The Bates Linear Accelerator delivered a beam at an energy of one billion electron volts on February 14. The achievement, which marks a milestone for the laboratory that will have important consequences for the scientific program, is the result of a sustained and systematic upgrade program of the radio frequency systems for the accelerator.
"It's worth noting that other beam parameters were not compromised in achieving the one billion electron volts of beam energy," said Dr. Kenneth D. Jacobs, accelerator systems division head at Bates. "The electron beam current and pulse repetition rate were maintained at values needed to run future physics experiments. We have been working towards this goal for a number of years."

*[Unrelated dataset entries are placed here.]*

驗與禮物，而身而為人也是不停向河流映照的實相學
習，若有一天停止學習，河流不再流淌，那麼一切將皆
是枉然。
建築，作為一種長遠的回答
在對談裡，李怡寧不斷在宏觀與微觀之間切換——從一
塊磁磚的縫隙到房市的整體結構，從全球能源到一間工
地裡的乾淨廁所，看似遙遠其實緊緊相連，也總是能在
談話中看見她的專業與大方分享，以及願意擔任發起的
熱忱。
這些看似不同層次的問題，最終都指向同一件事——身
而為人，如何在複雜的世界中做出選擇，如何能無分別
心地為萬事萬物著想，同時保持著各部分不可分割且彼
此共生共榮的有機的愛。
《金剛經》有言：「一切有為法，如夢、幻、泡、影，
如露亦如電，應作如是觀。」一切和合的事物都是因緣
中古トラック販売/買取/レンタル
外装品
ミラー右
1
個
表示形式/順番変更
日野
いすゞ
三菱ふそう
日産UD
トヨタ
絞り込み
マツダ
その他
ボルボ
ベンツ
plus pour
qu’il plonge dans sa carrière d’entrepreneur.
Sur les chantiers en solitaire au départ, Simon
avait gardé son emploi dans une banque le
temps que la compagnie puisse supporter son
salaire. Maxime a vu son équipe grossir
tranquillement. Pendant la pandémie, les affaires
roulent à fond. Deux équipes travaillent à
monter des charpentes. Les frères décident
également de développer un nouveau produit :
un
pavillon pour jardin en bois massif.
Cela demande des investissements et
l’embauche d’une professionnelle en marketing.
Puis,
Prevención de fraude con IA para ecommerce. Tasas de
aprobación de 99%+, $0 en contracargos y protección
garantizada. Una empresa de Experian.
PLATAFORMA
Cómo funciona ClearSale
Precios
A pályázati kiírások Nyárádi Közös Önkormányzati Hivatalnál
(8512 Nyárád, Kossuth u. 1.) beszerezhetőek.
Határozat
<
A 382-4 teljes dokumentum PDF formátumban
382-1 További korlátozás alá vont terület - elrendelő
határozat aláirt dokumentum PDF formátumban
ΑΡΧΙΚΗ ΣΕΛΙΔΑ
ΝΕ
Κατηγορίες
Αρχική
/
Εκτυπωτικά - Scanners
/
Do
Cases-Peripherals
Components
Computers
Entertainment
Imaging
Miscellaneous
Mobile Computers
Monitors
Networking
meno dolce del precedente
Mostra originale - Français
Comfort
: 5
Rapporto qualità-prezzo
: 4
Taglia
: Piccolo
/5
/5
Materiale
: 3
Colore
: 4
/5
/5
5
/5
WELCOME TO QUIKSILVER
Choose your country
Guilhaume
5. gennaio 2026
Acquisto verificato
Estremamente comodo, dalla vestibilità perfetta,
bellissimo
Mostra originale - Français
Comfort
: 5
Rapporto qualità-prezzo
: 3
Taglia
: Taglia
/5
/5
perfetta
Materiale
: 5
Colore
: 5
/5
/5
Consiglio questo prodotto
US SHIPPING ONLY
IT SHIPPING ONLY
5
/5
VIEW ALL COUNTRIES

The Bates accelerator is used for basic research in medium-energy nuclear physics. The facility consists of a linear accelerator 160 meters long, which delivers an electron beam to the 190-meter circumference South Hall Ring. The South Hall Ring can be used to deliver a high duty factor extracted beam to an external target, or operated in storage mode where the linear accelerator beam is repeatedly stacked to obtain a high circulating current.
The performance demonstrated indicates that Bates can deliver an extracted beam to experiments up to 1 billion electron volts and store the beam in the SHR up to about 1.1 billion electron volts. The stored beam will be used with the Bates Large Acceptance Spectrometer Toroid (BLAST) to carry out experiments with polarized internal gas targets. BLAST is scheduled to begin commissioning next year and had been counting on 0.9 billion electron volts.
"The energy increase means an increase in count rate for the BLAST experiments and hence higher quality experimental data. This opens up the possibility of new physics," said Professor of Physics Richard Milner, Bates director.
The MIT Bates Linear Accelerator is operated by MIT for the Department of Energy as a national user facility. More than 200 physicists from 52 institutions are currently involved in active experiments at Bates.
A version of this article appeared in MIT Tech Talk on March 1, 2000.